What most don't understand is that this is as a 'wrong question' problem, not just an asshole/ineptitude problem. So you either try to force techniques or speed up to make them work. Or conversely do something totally half-assed and have your partner cave anyways. Basically you do something that teaches you nothing about the thing you are meant to be learning, just puts you smack into the middle of a fantasy monkey dance.
So how do you create the RIGHT questions?
Uke training.
People think it's easy to be the uke (the 'bad guy'), also known as the 'loser'. But losing by it's very nature is hard to do, especially when your have to calibrate the ease with which you lose to the skill level of your partner.
It demands an understanding of what is happening, what off balance means, what the strong and weak lines of structure are, timing, time, natural reactions to threat, range, targeting, and I'll say it again because it's so important - time.
I've started a conversation with some folks in other arts about coming up with a set of 'warm up' partner exercises to practice learning these things. How to calibrate to your partner. How to be appropriately difficult, yet not too difficult to move. How to listen to your partner. How to communicate with them.
Many grappling/throwing arts have these already, though some have been lost over the years ... but how about weapon and striking arts? How do you teach people who don't understand what they are really doing to throw out appropriate questions?
I think there's a way, and that way is to start learning how to listen, observe, and notice.
I think of it as 'gaining intel'. When you gain intel you let the other person speak ... in fact you let them ramble on to their heart's content. Your job is to stay present, connected, and throw out enough questions and interest to keep them talking whilst keeping yourself safe.
That's really what a good training partner does. And in the end, being able to gain intel is awesome for fighting too. I'm betting that 'asking questions' will up your skills faster than just learning to 'answer' them all the time ... And the beauty of thinking of it this way is that it should keep you out of your monkey brain, and that right there would be a massive leap in the right direction.
What do you think? Possible? Ideas?
3 comments:
It's tricky in't it!, The added thing I have found is that many people don't want to ask questions, they want to be given answers, or to have their current answers validated, of that their answers are better than yours.
Also we can be lazy so sticking to the form, without asking questions is easier...
Though I do find that it can be something that gets easier to get people to do when they reach a certain point in te training or when they have certain goals in sight.
It is also something that is easier with direct transmission, as are most things that we do in this field, regardless of the the actual training method used.
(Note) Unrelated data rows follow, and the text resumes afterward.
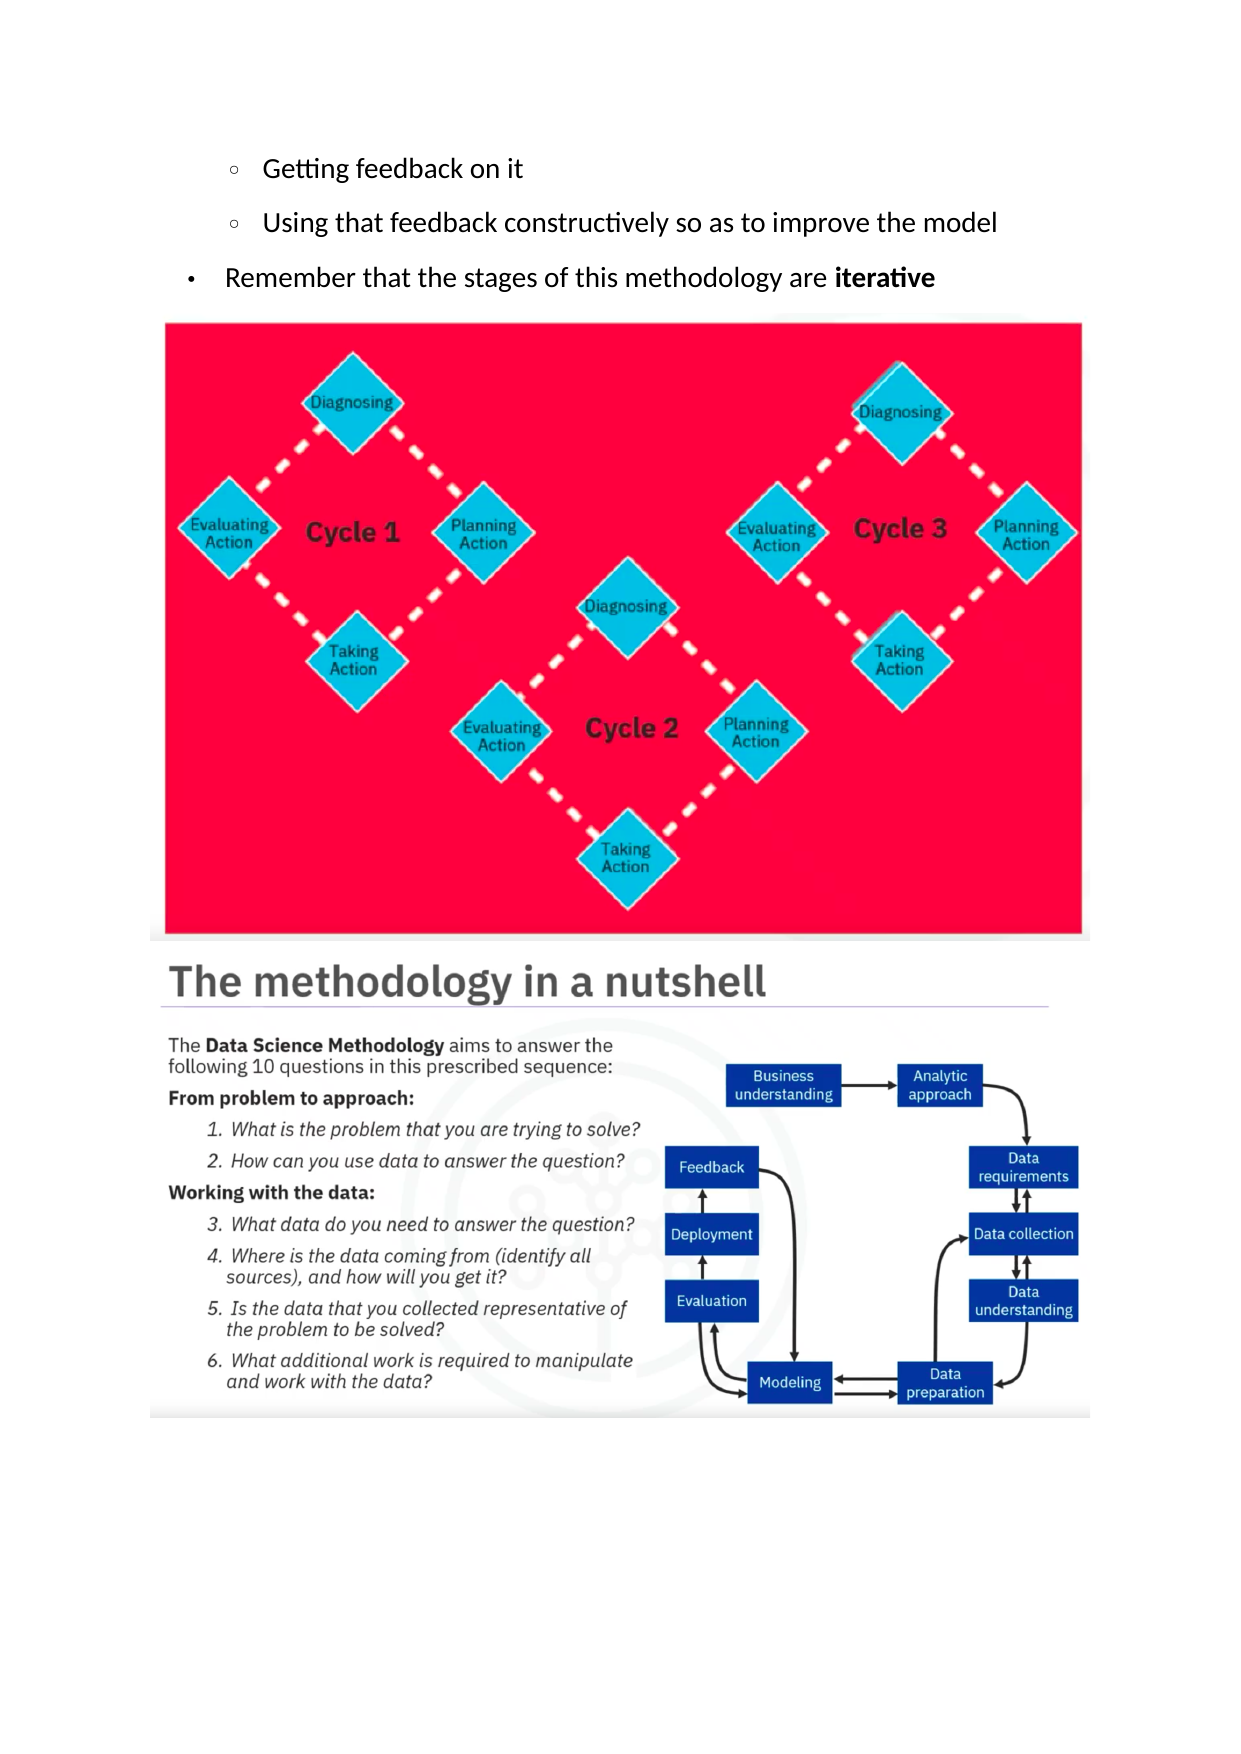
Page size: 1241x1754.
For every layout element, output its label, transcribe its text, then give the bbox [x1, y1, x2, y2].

list Remember that the stages of this methodology are iterative [187, 259, 1090, 294]
picture [150, 959, 1091, 1418]
list Using that feedback constructively so as to improve the model [225, 204, 1090, 240]
picture [150, 313, 1091, 941]
list Getting feedback on it [225, 150, 1090, 186]
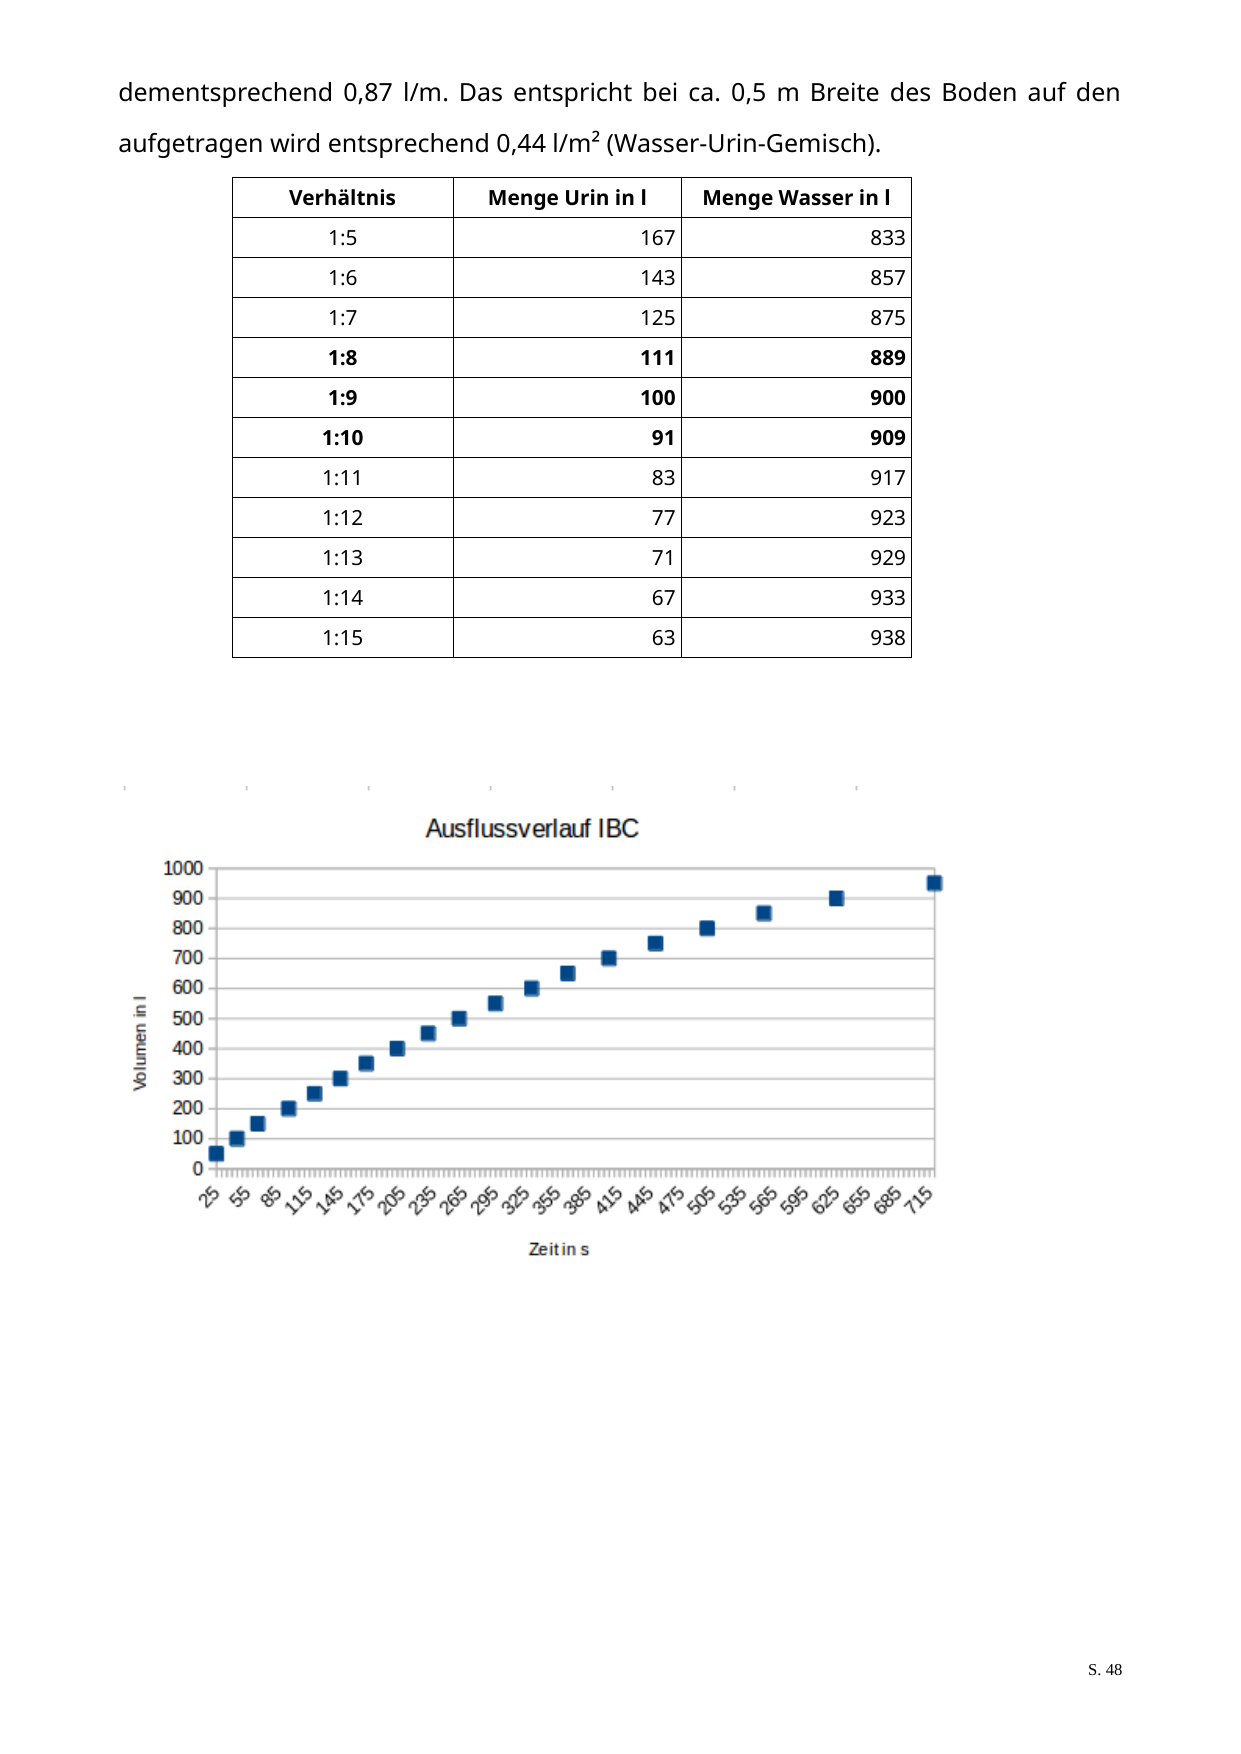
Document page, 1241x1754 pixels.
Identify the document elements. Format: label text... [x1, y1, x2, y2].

table_cell 143 [454, 258, 681, 297]
table_cell 1:10 [233, 418, 453, 457]
table_cell 167 [454, 218, 681, 257]
table_cell 923 [682, 498, 911, 537]
table_cell 938 [682, 618, 911, 657]
table_cell 1:7 [233, 298, 453, 337]
table_cell 1:6 [233, 258, 453, 297]
table_cell 933 [682, 578, 911, 617]
table_cell 875 [682, 298, 911, 337]
table_cell 900 [682, 378, 911, 417]
table_cell 91 [454, 418, 681, 457]
picture [118, 786, 956, 1279]
table_cell 100 [454, 378, 681, 417]
table_cell 125 [454, 298, 681, 337]
table_cell 67 [454, 578, 681, 617]
table_cell 857 [682, 258, 911, 297]
table_cell 111 [454, 338, 681, 377]
table_header Verhältnis [233, 178, 453, 217]
table_cell 1:5 [233, 218, 453, 257]
table_cell 909 [682, 418, 911, 457]
table_cell 1:15 [233, 618, 453, 657]
table_cell 1:9 [233, 378, 453, 417]
table_cell 63 [454, 618, 681, 657]
table_cell 77 [454, 498, 681, 537]
table_cell 1:12 [233, 498, 453, 537]
table_cell 1:13 [233, 538, 453, 577]
text dementsprechend 0,87 l/m. Das entspricht bei ca. 0,5 m Breite des Boden auf den aufgetragen wird entsprechend 0,44 l/m² (Wasser-Urin-Gemisch). [118, 75, 1122, 160]
table_header Menge Wasser in l [682, 178, 911, 217]
table_header Menge Urin in l [454, 178, 681, 217]
table_cell 889 [682, 338, 911, 377]
table_cell 1:11 [233, 458, 453, 497]
table_cell 1:8 [233, 338, 453, 377]
table_cell 1:14 [233, 578, 453, 617]
table_cell 917 [682, 458, 911, 497]
table_cell 929 [682, 538, 911, 577]
table_cell 83 [454, 458, 681, 497]
table_cell 71 [454, 538, 681, 577]
table_cell 833 [682, 218, 911, 257]
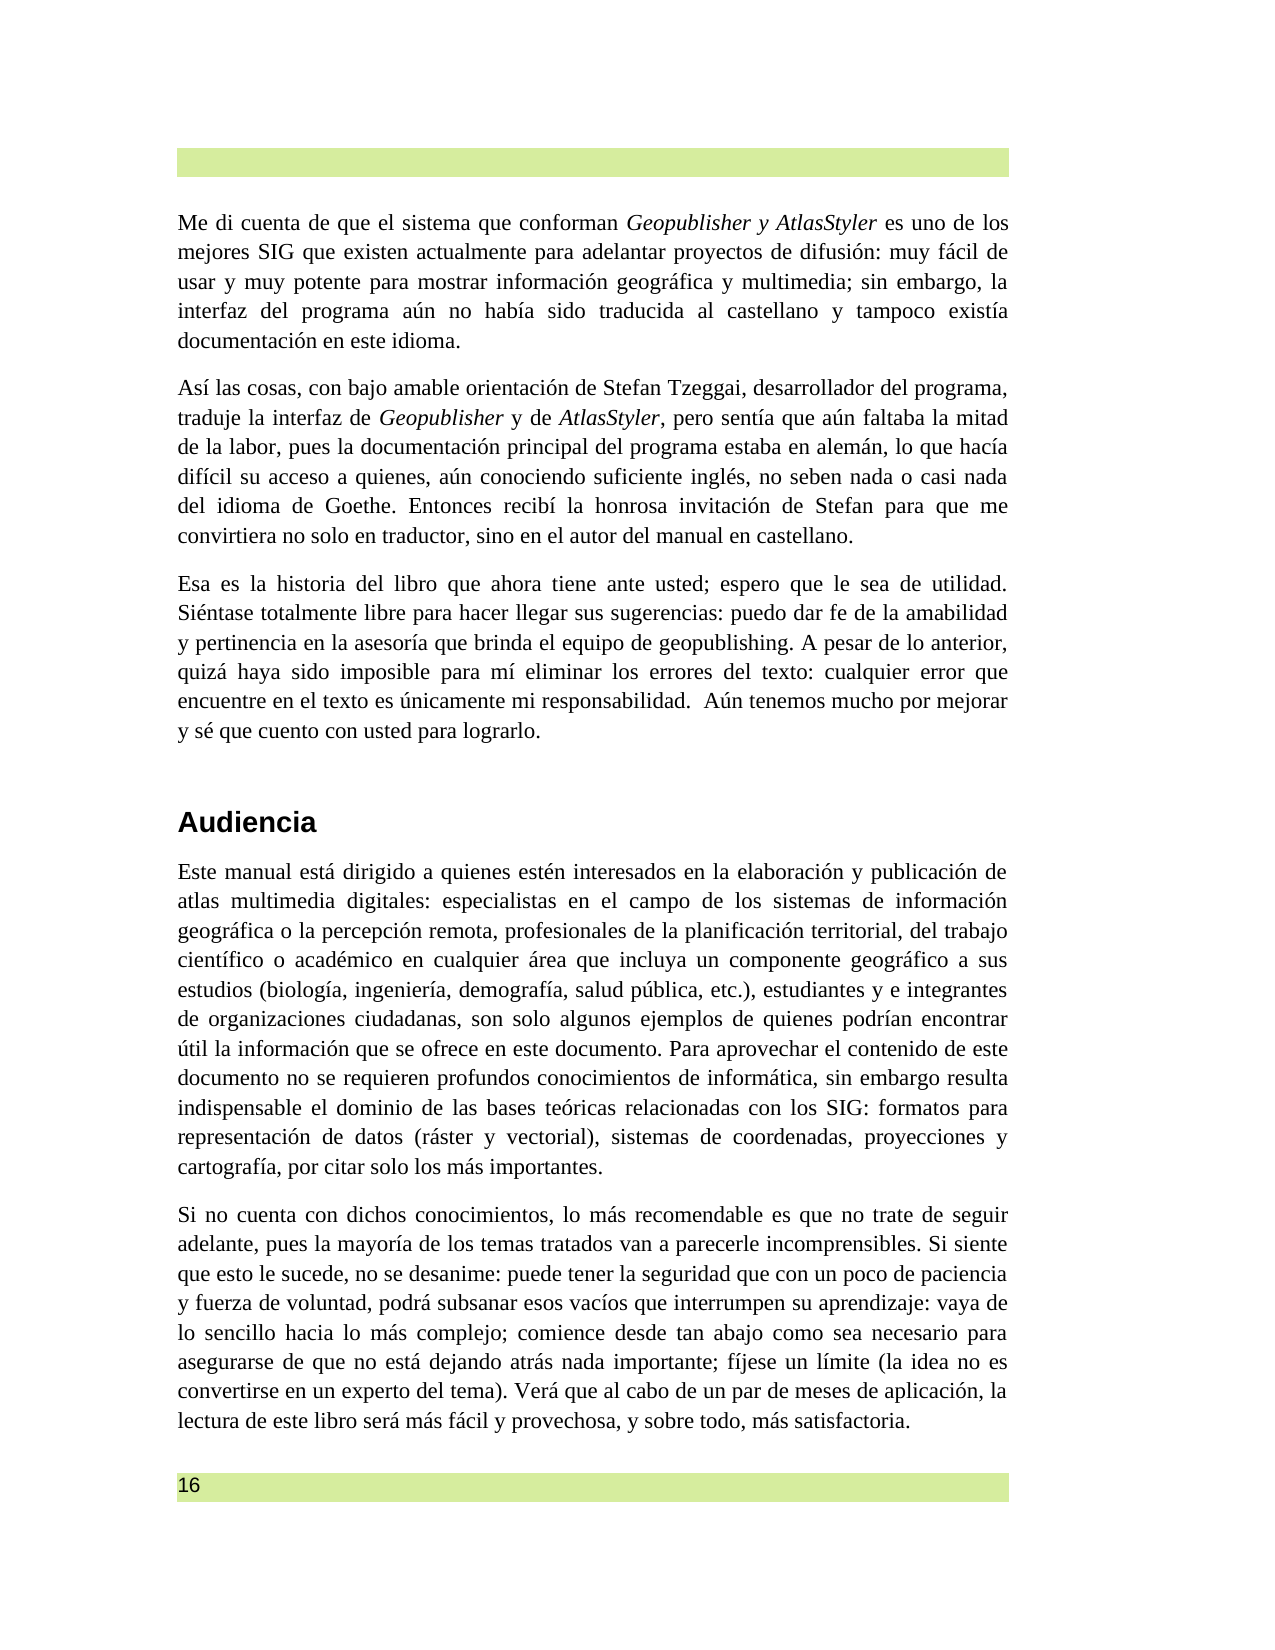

There is of course an element of intellectual understanding that needs to be explained but as always the true understanding comes from doing it. At first normally with a more skilled practitioner and then in direct application
Some of this sounds similar to some of the ideas/concepts we use in the PDR/SPEAR program. Specifically, there's a paired set of concepts called Be A Good Bad Guy, and Be A Good Good Guy.
The one sentence summary of the concept is "never make your partner look good, and never make your partner look bad"
Getting people to DO that is harder. We talk about it in various drills, but we don't have a specific set of drills just for teaching bad guys...that comes more from experience and working on things.
We have a threshold drill for calibrating hits--it's mostly for High Gear, but you could use it with any striking art (why have I never had my Muay Thai students do this, he wonders). I suppose you could transfer it to weapons systems as well.